When the Xbox Series X was first announced nearly two years ago plenty of people collectively groaned at the name. It’s unnecessarily clunky and long and it’s so close to the names given to the current (soon to be previous) generation of hardware that confusion was bound to be an issue. Many brushed those concerns away, saying they were unfounded and that people would soon learn the difference. “Microsoft will do a good job of differentiating them, you’ll see!” they said, unaware of what the future held.
X marks the spot
If yesterday’s pre-order opening for the Xbox Series X is anything to go by, Microsoft did a monumentally poor job at separating the Xbox One X and Xbox Series X. Looking at sales figures pulled from Amazon, where pre-orders for the Series X opened yesterday (among other places), that wasn’t the console that sold phenomenally well. Nope, the Xbox One X (which is the old one, for those playing the home game) saw sales spike by over 700% yesterday. There will be loads of very disappointed people when the penny finally drops.
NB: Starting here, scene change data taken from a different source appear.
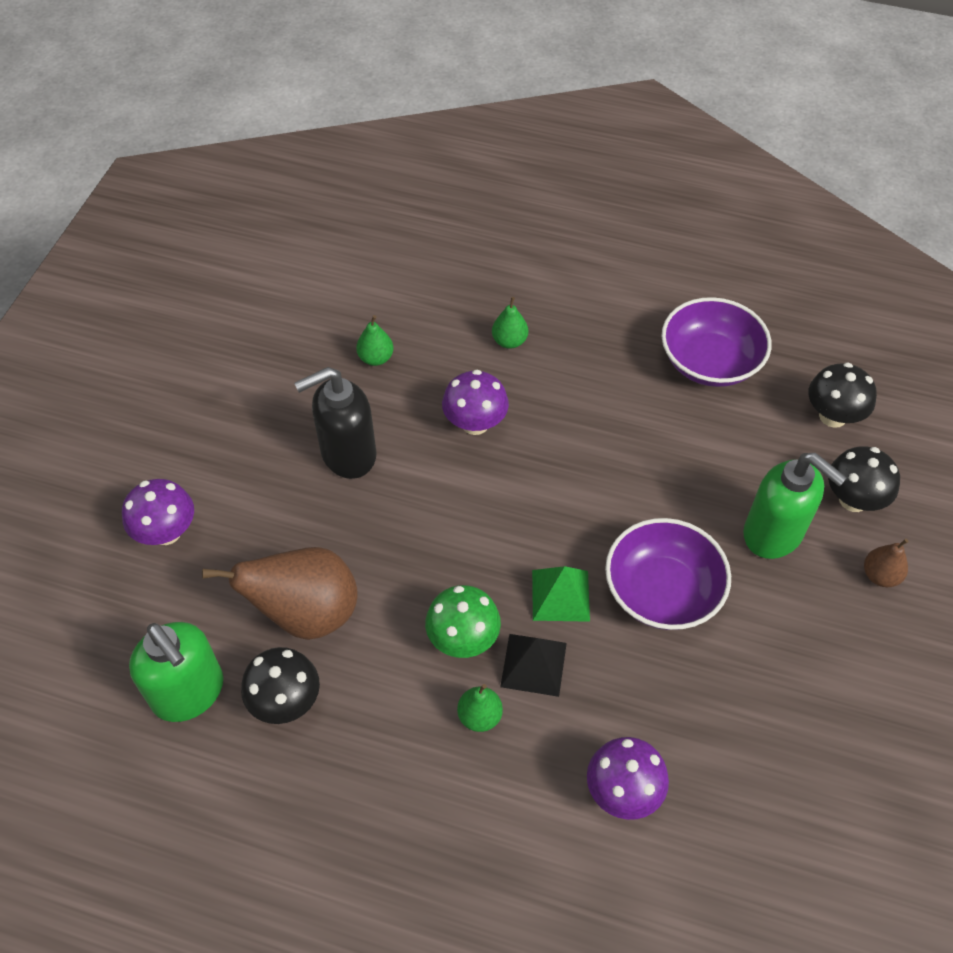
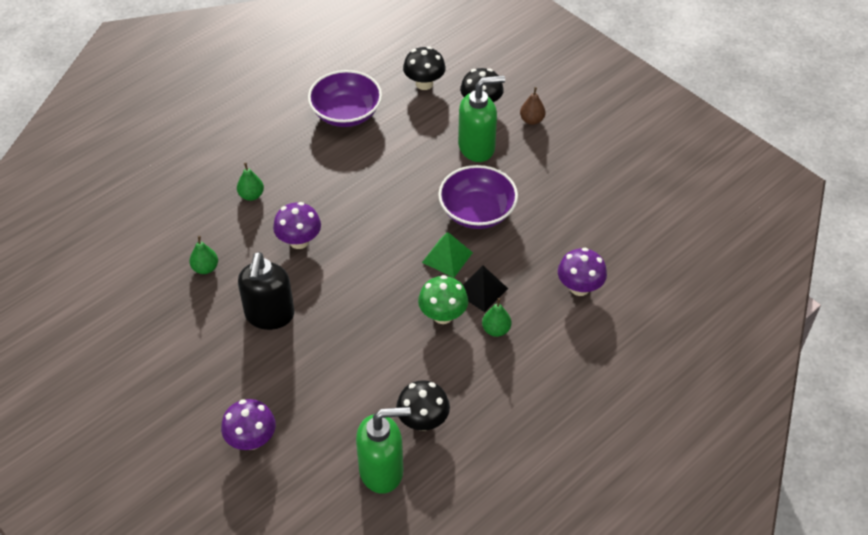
camera: 60 degrees left, 5 degrees down
brown pear [202,547,358,640] -> none

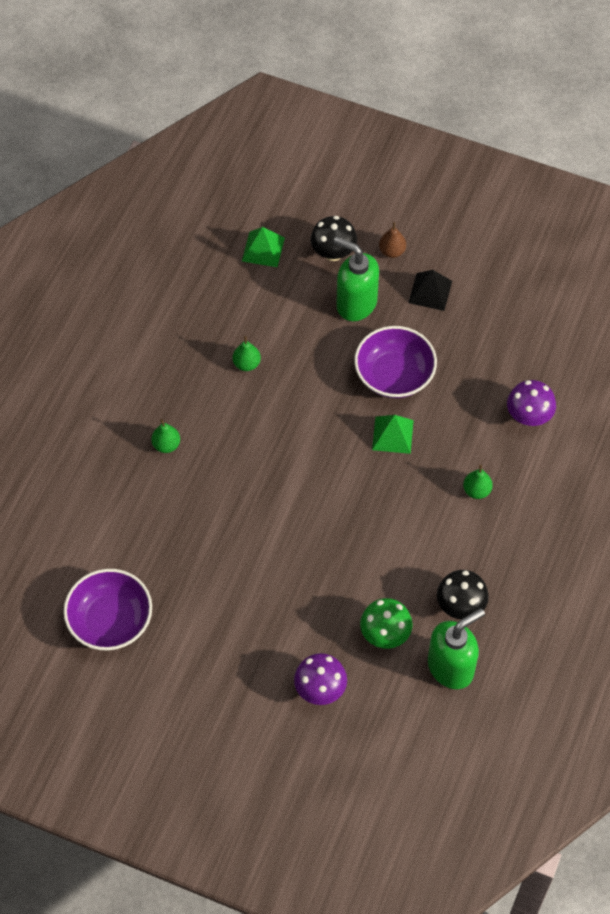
camera: 25 degrees left, 10 degrees up
green pear [190,236,218,274] -> green pear moved to [233,336,261,371]
black soap dispenser [238,252,294,330] -> none
purple mushroom [273,202,321,249] -> none
purple bowl [308,70,382,127] -> purple bowl moved to [63,569,152,651]
black mushroom [403,46,446,90] -> green pyramid [242,227,285,267]
green mushroom [418,275,468,324] -> green mushroom moved to [360,598,413,649]
green soap dispenser [458,75,505,162] -> green soap dispenser turned 105 degrees counterclockwise [334,236,379,321]
black pyramid [463,266,508,312] -> black pyramid moved to [408,270,452,311]

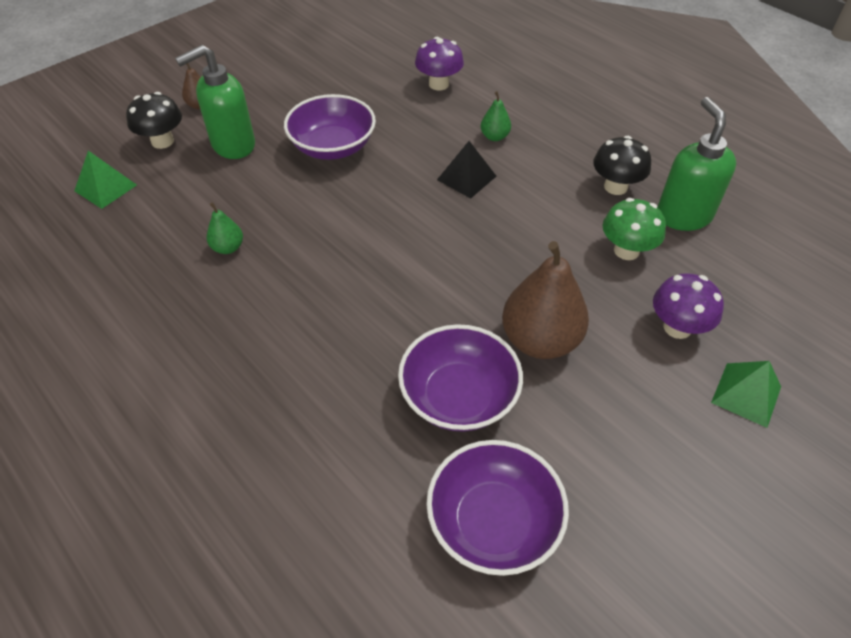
camera: 65 degrees left, 10 degrees down
green pear [151,419,180,453] -> none
green pyramid [372,415,414,454] -> green pyramid moved to [711,361,781,428]
black pyramid [408,270,452,311] -> black pyramid moved to [437,141,497,198]
none -> purple bowl [398,324,523,432]
none -> brown pear [502,241,589,359]

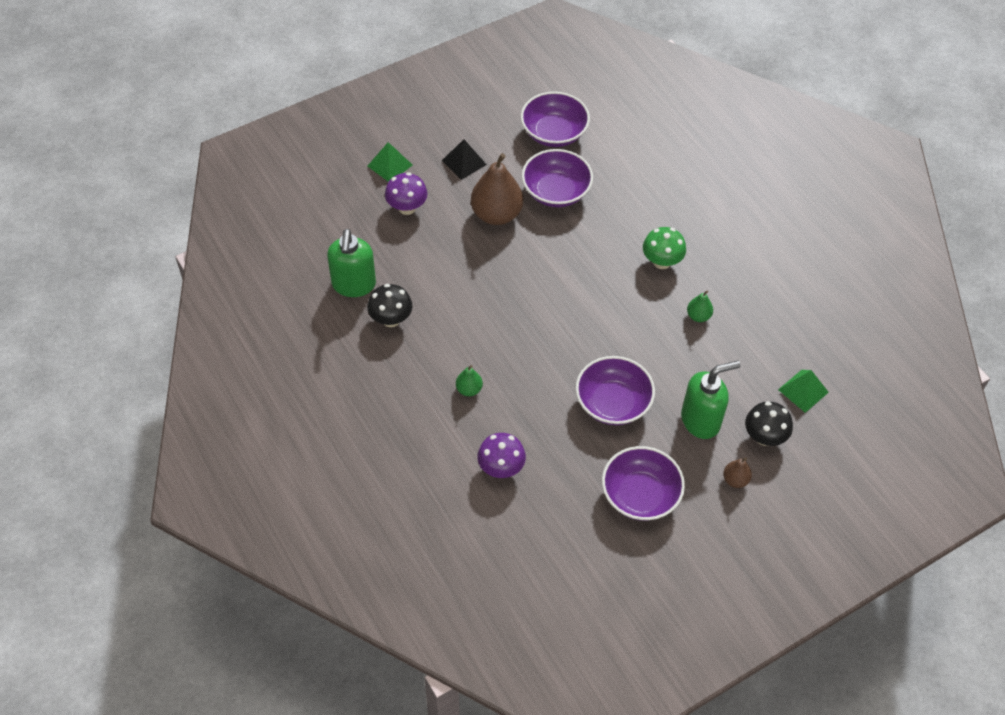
camera: 170 degrees left, 5 degrees up
black pyramid [437,141,497,198] -> black pyramid moved to [442,139,487,180]
green mushroom [603,198,666,260] -> green mushroom moved to [643,227,686,269]
none -> purple bowl [602,446,685,521]

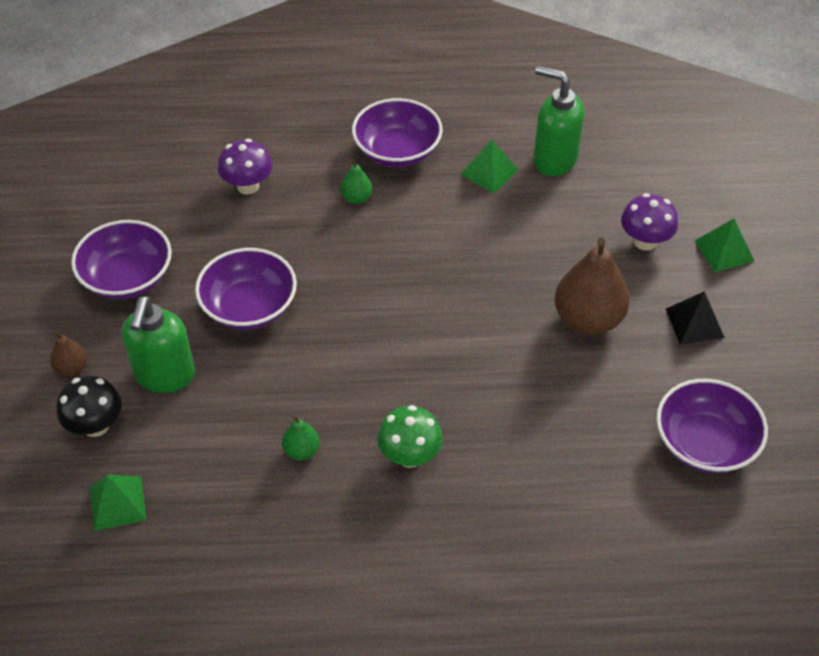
camera: 120 degrees right, 5 degrees down
black mushroom [367,284,412,327] -> green pyramid [460,139,518,194]
purple bowl [522,149,593,207] -> purple bowl moved to [352,98,443,167]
Xbox One X sales rank is up 747% on Amazon lol…
— Andrew Alerts (@AndrewAlerts) September 22, 2020
It’s an act of human error and is more than a little silly but, honestly, can you blame people? With the PS5 pre-order debacle — where consoles sold out in short order — showing how quickly people needed to move to get their next-gen console, people obviously panicked. The console titles are similar enough that even we at the office have often confused the pair. Come on, there are three Xs’ to remember each time you write either one of them. That’s just a recipe for confusion right there, tech journalist or not.
Fortunately for the folks who pre-ordered through Amazon, they should be able to return the purchase but whether there’s any stock left of the Series X… well, they may have to wait a bit. This stands as a warning for all the folks hyped on the new Xbox: Please be aware of what you’re adding to basket or you may be surrounded by some very disappointing faces come the end of the year.